Aleafia Health closed a credit facility of up to $19 million. The Credit Facility is financed by the Garrington Group of Companies, a Toronto-based private lender providing working capital financing to the underserved, small to mid-sized middle market sector across North America, providing credit facilities that generally range from $1 million to over $30 million. It consists of a revolving receivables facility of up to $7 million and a term loan of $12 million. The maturity date is December 2023. The term loan was fully drawn by the Company upon closing. The revolving receivables facility is expected to be drawn in January 2022 and further thereafter as receivables grow with the Company’s revenue.
The interest rate is in-line with the Company’s existing credit facility and is payable monthly. The Credit Facility is secured primarily by way of first lien mortgages on the Company’s Paris, Ontario and Grimsby, Ontario production facilities, and includes customary financial and restrictive covenants. The net proceeds from the Credit Facility will be used to fund working capital, to repay $5 million in principal on the existing senior secured credit facility, announced on August 23, 2021 (the “August Credit Facility”), along with accrued interest and fees, and for general corporate purposes.

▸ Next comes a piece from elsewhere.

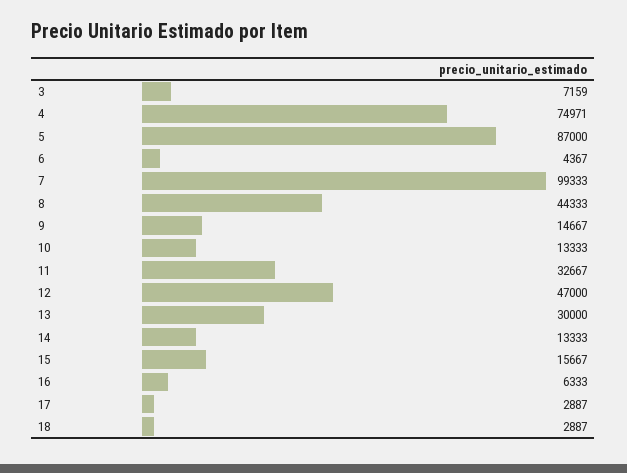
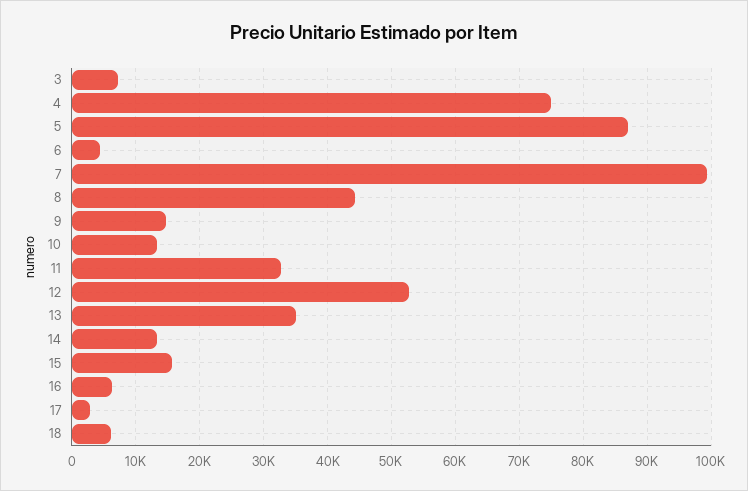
12: 47000 -> 53000
13: 30000 -> 35000
18: 2887 -> 6000

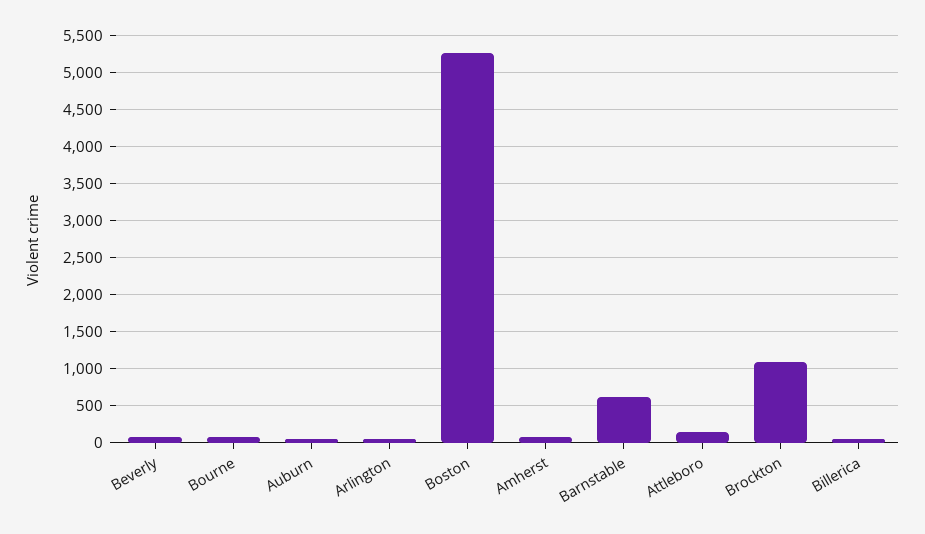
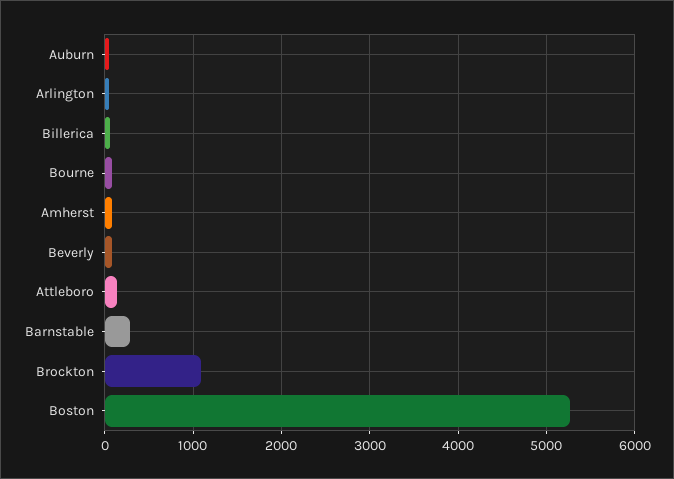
Barnstable: 600 -> 300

The term of the August Credit Facility has been extended from August 2022 to December 2023. In connection with that facility, a first lien mortgage will be granted on the Company’s Port Perry, Ontario outdoor cultivation property.
“This financing improves our liquidity and capital structure as the Company’s senior secured debt obligations will now mature in December 2023 rather than in August 2022,” said Aleafia Health CEO Geoffrey Benic. “The transaction allows us to continue the growth of our core adult-use and medical cannabis sales channels, as we again expect to realize sequential growth in both channels over the previous quarter.”